▶ _Directions_:
1. In the article about the heatwave water drive, how many bottles of water went to the Gateway of Hope in Langley?
2. Using the article about the heatwave water drive, explain why the city's removal of people from parks left Downtown Eastside residents especially exposed to the heat.
3. Carry on the article about the heatwave water drive past its last paragraph.

▶ _Text under study_:
Seraphina Skands seemed to tap into pent up desire to help others.
On Aug. 11, she posted a message on her Facebook page before the forecast heatwave Thursday through Sunday.
HI FRIENDS! *EMERGENCY CALL FOR DONATIONS* Temperatures are going to spike into the high 30s this week. People in the DTES have been displaced by the city from parks, which are some of the only spots in the neighbourhood with decent shade. The neighbourhood is also the hottest in Vancouver. PEOPLE NEED WATER. I’m going to be doing a water bottle run tonight, and have friends in the neighbourhood willing to distribute water throughout the week. PLEASE consider etransfering me (I’m trustworthy I promise). ALL money raised will go towards buying water and ice for DTES residents. Feel free to share this so it can reach more people. Thank you so much!
Skands, a 27-year-old legal assistant in Langley thought she’d get a few friends and acquaintances pitching in a few dollars so she could take some supplies to a vulnerable population she met while doing her masters degree.
“It was pretty amazing,” she said of the response. “I didn’t think that there would be that much.”
With the donations, she and three others were able to deliver a big load of bottled water to the Downtown Eastside as well as granola bars, electrolyte packages and ice. Another 700 bottles of water were given to the Gateway of Hope in Langley for distribution.
“I knew another heatwave was coming in,” she explained. “I know they’re hard pressed to have water down there and cool spaces” in Vancouver’s Eastside.
The COVID pandemic and June heatwave helped expose systemic issues for residents in Canada’s poorest zip code. Skands said many of the residents must live in buildings that get dangerously hot. The city of Vancouver was closing parks and public spaces to the homeless, leaving them without some of the few places where they could find shade from the intense sun.
When doing her university studies, she came to know organizations working on the DTES day in and day out, and was able to use those connections to help distribute the supplies.
“Especially with extreme weather, there’s such a large need for things” she said. “The organizations down there are always looking for help and donations.”

▶ _Listed entries_:

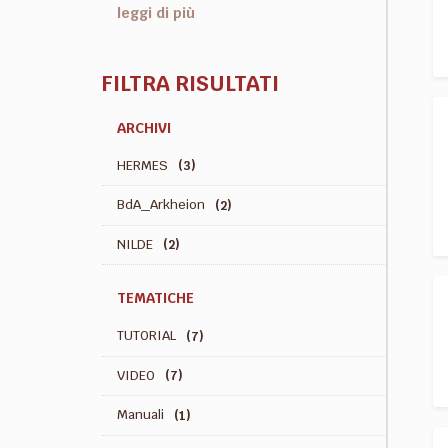
leggi di più
FILTRA RISULTATI
ARCHIVI
HERMES
(3)
BdA_Arkheion
(2)
NILDE
(2)
TEMATICHE
TUTORIAL
(7)
VIDEO
(7)
Manuali
(1)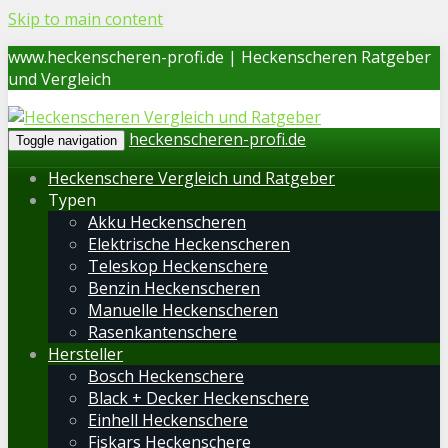
Skip to main content
www.heckenscheren-profi.de | Heckenscheren Ratgeber
und Vergleich
heckenscheren-profi.de
Toggle navigation
Heckenschere Vergleich und Ratgeber
Typen
Akku Heckenscheren
Elektrische Heckenscheren
Teleskop Heckenschere
Benzin Heckenscheren
Manuelle Heckenscheren
Rasenkantenschere
Hersteller
Bosch Heckenschere
Black + Decker Heckenschere
Einhell Heckenschere
Fiskars Heckenschere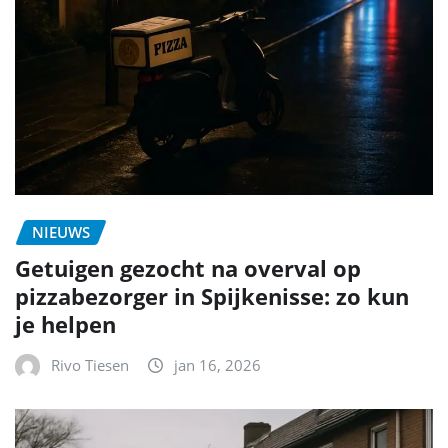
NIEUWS
Getuigen gezocht na overval op
pizzabezorger in Spijkenisse: zo kun
je helpen
Rivo Tiesen
jan 16, 2026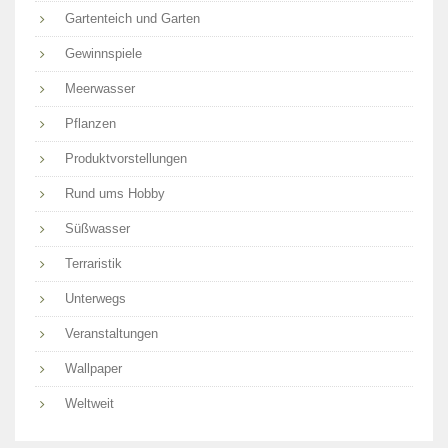
Gartenteich und Garten
Gewinnspiele
Meerwasser
Pflanzen
Produktvorstellungen
Rund ums Hobby
Süßwasser
Terraristik
Unterwegs
Veranstaltungen
Wallpaper
Weltweit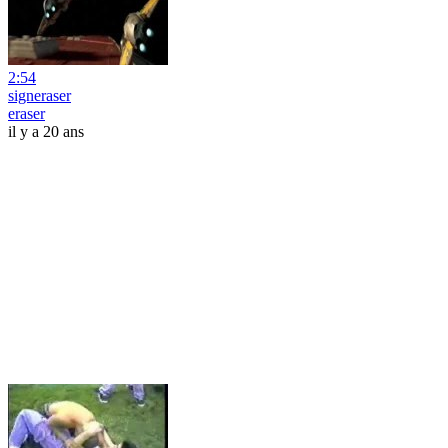
2:54
signeraser
eraser
il y a 20 ans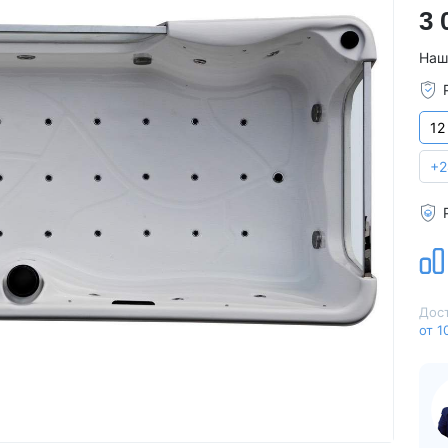
3 
Для семьи
Arctic Spa
Для вечеринок
Sunrans
Наш
Профессиональные
Viking Spa
Спортивные
Allseas Spa
12
Бассейны для глэмпингов
Fiinn
Vita Spa
+2
Страна производитель
American Whirlpool
Из Австралии
Treesse
Из Италии
Coast Spas
США
Bellagio
Из Германии
Villeroy & Boch
Дост
Из Китая
Wellis
от 1
Из Канады
Jazzi Pool
Из Венгрии
JNJ Spas
Из Чехии
Sundance Spas
Из Испании
Yokozuna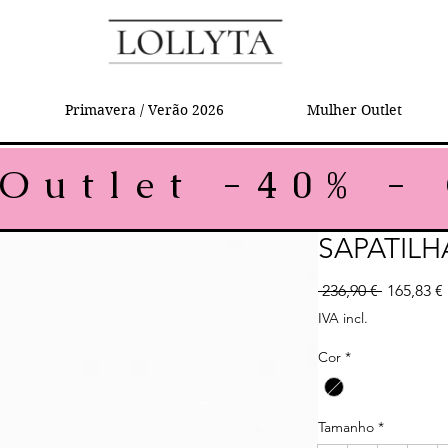
Primavera / Verão 2026
Mulher Outlet
SAPATILH
Preço no
 236,90 € 
165,83 €
IVA incl.
Cor
*
Tamanho
*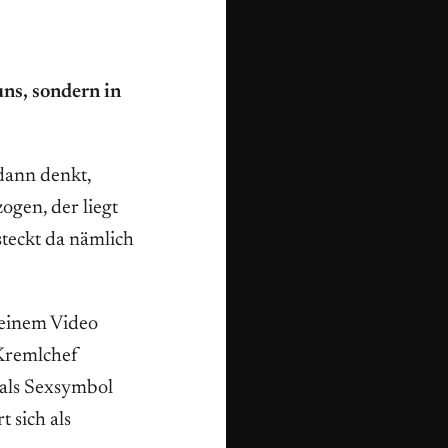
uns, sondern in
 dann denkt,
ogen, der liegt
steckt da nämlich
seinem Video
 Kremlchef
, als Sexsymbol
t sich als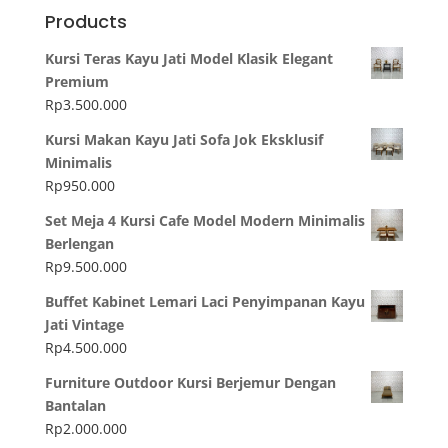
Products
Kursi Teras Kayu Jati Model Klasik Elegant
Premium
Rp
3.500.000
Kursi Makan Kayu Jati Sofa Jok Eksklusif
Minimalis
Rp
950.000
Set Meja 4 Kursi Cafe Model Modern Minimalis
Berlengan
Rp
9.500.000
Buffet Kabinet Lemari Laci Penyimpanan Kayu
Jati Vintage
Rp
4.500.000
Furniture Outdoor Kursi Berjemur Dengan
Bantalan
Rp
2.000.000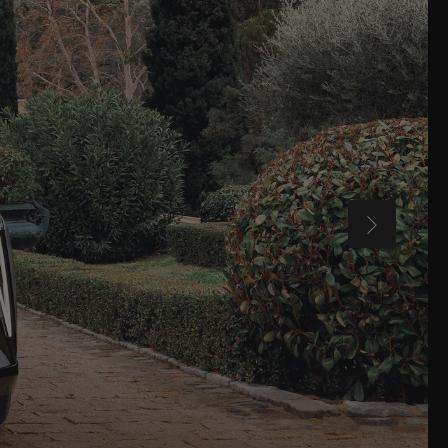
WEITER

▶ _Activity answers_:
1. 700 bottles

2. The parks were some of the only places in the neighborhood with decent shade, and the Downtown Eastside is the hottest neighborhood in Vancouver. Many residents also live in buildings that get dangerously hot, so losing the parks took away one of the few ways to escape the sun.

3.
She was helped by Aaron Bailey, a friend doing university research in the DTES who also helped her connect with other organizations, her pal, Amelia Copeland a local occupational therapist, and her brother, Bram Skands, a university student.
Skands said it’s easy to become overwhelmed when thinking about others struggling or in need. But a couple of factors came into play. One was that people, having lived through the June heatwave, realized how difficult it was for them and how much worse it would be for disadvantaged people. And Facebook post seemed to touch people with its simplicity: “When it’s something as clear as it’s hot and people need water, okay, that’s something I could do” they may have thought.
Skands provided an update after delivering the supplies.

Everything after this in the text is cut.